Rev. bras. psicanál vol.54 no.3 São Paulo jul./set. 2020

 

PANDEMIA

 

Intervenção nas relações iniciais em tempos de pandemia: relato de experiência diante das possibilidades da clínica online

 

Precocious intervention in a time of pandemic: experience report on the possibilities of online clinic

 

Intervención temprana en tiempos de pandemia: relato de una experiencia frente a las posibilidades de la clínica online

 

Intervention dans les relations initiales en temps de pandémie : récit d'expérience face aux possibilités de la clinique en ligne

 

 

Isabela Gimenez Manna OliveiraI; Silvana Vieira S. SantosII

IPsicóloga. Aluna do programa de especialização em Psicologia da Infância do Setor de Saúde Mental da Disciplina de Pediatria Geral e Comunitária do Departamento de Pediatria da Universidade Federal de São Paulo (Unifesp)
IIPsicóloga. Psicoterapeuta. Enfermeira do Setor de Saúde Mental da Disciplina de Pediatria Geral e Comunitária do Departamento de Pediatria da Universidade Federal de São Paulo (Unifesp). Membro da equipe interdisciplinar do Centro de Referência da Infância e da Adolescência (Cria-Unifesp) até meados de 2019

Correspondência

 

 


RESUMO

Diante de um cenário em que o distanciamento social se tornou imperativo de ordem e saúde, as atividades virtuais passaram a ser priorizadas. O cuidado passa a ocupar os discursos e ações, tornando assim essencial que conheçamos novos dispositivos capazes de oferecer continência e sustentação, para dar continuidade a nossa clínica. Em especial na clínica com bebês e crianças pequenas, essa questão se amplifica por seu caráter preventivo e constitutivo. Ela deve ser um direito garantido que não pode esperar. Trata-se de um relato de experiência de intervenção nas relações iniciais da primeiríssima infância, realizada durante a pandemia de covid-19, à luz da psicanálise. Serão apresentadas vinhetas de um atendimento presencial e sua continuidade online, a fim de elucidar as possibilidades clínicas desse trabalho não presencial, mas nem por isso remoto.

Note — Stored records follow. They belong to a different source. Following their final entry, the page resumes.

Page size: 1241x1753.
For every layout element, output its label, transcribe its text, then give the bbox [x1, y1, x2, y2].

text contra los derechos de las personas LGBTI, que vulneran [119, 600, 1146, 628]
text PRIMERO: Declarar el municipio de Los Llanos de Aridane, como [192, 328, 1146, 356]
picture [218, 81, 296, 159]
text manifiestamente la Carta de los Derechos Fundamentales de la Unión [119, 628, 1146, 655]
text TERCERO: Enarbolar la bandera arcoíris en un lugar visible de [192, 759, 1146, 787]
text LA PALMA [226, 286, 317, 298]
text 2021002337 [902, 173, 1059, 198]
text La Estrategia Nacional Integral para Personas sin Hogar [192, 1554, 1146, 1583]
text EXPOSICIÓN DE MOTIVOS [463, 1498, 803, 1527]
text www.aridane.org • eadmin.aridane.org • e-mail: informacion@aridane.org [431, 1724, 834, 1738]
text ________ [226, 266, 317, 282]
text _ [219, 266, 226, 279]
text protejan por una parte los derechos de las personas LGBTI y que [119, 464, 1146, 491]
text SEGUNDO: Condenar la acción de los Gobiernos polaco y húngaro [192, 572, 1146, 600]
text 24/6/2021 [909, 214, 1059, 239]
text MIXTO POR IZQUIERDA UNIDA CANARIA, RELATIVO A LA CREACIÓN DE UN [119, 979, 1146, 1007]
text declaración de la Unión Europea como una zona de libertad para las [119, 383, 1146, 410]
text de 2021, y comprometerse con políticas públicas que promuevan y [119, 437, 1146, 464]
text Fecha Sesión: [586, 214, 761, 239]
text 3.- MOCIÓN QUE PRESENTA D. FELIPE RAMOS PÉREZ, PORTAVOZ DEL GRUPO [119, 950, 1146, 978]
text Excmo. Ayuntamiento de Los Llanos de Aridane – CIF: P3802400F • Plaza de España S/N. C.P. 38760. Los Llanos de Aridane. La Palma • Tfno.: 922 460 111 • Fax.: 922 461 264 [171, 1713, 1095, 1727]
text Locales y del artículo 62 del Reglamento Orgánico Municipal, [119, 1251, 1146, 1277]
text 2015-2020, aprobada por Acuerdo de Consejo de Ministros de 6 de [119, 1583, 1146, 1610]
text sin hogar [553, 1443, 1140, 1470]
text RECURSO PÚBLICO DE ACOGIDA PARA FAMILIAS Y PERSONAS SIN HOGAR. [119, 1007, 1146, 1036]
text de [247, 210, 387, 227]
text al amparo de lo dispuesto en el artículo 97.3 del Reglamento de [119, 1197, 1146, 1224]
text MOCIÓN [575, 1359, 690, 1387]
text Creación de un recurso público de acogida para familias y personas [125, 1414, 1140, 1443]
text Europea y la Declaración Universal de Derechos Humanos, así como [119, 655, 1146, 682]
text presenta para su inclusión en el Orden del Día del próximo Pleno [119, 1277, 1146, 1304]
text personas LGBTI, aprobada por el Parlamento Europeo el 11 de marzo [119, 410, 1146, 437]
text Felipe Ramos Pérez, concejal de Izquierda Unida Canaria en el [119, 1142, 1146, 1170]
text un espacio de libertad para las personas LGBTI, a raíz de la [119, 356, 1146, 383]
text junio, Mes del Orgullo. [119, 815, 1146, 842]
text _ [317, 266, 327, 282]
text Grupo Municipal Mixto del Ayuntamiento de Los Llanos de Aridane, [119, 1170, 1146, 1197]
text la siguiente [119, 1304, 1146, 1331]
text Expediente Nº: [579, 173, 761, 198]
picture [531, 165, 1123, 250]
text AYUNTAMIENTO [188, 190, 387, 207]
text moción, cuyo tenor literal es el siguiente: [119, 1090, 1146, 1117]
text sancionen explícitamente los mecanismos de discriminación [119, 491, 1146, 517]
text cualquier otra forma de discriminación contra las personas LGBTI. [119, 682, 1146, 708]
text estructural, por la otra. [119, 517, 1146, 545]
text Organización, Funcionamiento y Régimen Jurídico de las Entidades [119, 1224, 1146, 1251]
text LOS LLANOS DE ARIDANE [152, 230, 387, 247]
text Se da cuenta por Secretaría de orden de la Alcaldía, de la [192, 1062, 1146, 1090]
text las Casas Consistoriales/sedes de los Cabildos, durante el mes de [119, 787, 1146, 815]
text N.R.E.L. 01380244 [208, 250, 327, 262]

Palavras-chave: pandemia, atendimento online, intervenção nas relações iniciais, psicanálise


ABSTRACT

Facing a scenario in which social distance became imperative for discipline and health, virtual activities started to be prioritized. Care started to occupy discourses and actions, thus making it essential that we know new devices capable of offering continence and support, to continue our clinic. Especially the clinic with babies and young children, this issue is amplified by its preventive and constitutive aspect. It must be a right to be guaranteed and it cannot wait. This is an account of the experience of intervention in the early relationships of very early childhood, carried out during the pandemic of covid-19, in the light of psychoanalysis. Vignettes of face-to-face assistance and their online continuity will be presented in order to elucidate the clinical possibilities of this non-face-to-face, but not so remote work.

Keywords: pandemic, online treatment, precocious intervention, psychoanalysis


RESUMEN

Frente a un escenario donde el distanciamiento social se tornó un imperativo de orden y salud, pasaron a ser prioridad las actividades virtuales. El cuidado pasa a ocupar los discursos y guiar las acciones, haciendo, de esta forma, esencial, que conozcamos nuevos dispositivos capaces de ofrecer fortaleza y sustentabilidad para dar continuidad a nuestra clínica. Esta cuestión se amplifica especialmente en la clínica con bebés y niños, dado su carácter preventivo y constitutivo. La misma es un derecho que debe ser garantizado y no puede esperar. Se trata de un relato de una experiencia de intervención en el vínculo temprano en la primerísima infancia, realizada durante la pandemia de la covid-19, a la luz del psicoanálisis. Serán presentadas viñetas de una sesión presencial y su continuidad online, con el objetivo de dilucidar las posibilidades clínicas de este trabajo no presencial, pero, no por eso, remoto.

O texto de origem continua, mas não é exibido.